WORK TASK | The answer must be every line of the records below that contains the word "listed".

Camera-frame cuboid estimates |
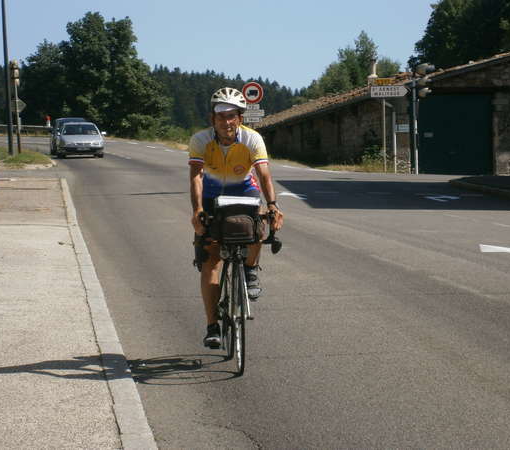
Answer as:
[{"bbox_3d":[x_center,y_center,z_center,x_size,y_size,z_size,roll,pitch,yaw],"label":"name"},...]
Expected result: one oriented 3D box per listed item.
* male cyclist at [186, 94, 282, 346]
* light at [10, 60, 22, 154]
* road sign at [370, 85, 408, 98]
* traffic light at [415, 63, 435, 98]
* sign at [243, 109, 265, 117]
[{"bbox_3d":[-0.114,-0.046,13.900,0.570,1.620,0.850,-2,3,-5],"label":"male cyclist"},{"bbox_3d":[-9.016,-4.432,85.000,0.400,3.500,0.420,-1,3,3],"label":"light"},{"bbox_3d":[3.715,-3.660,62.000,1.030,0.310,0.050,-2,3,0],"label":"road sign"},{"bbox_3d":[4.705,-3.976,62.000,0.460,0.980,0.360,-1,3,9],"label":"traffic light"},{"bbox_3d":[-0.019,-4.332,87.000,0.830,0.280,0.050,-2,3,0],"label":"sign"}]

---

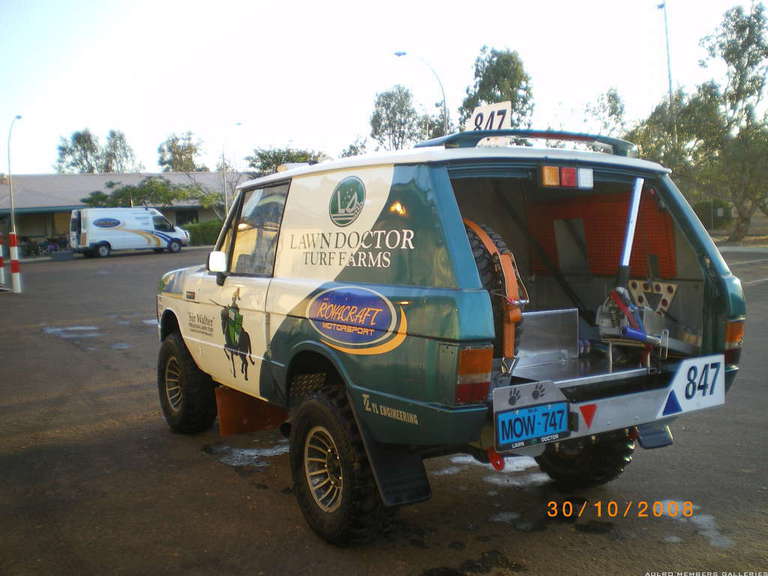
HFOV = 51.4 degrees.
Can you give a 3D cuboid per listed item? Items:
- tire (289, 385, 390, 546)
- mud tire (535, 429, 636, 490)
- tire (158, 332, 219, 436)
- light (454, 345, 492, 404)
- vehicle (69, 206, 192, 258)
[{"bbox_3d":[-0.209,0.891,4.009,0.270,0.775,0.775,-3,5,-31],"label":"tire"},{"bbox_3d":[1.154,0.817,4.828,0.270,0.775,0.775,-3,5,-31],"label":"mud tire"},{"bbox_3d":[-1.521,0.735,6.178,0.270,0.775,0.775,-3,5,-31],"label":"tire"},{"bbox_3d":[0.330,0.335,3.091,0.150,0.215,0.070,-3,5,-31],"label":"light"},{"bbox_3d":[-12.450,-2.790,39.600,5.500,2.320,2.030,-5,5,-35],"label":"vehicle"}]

WRITTEN RESPONSE |
Expected result: one oriented 3D box per listed item.
Can you give a 3D cuboid per listed item? Items:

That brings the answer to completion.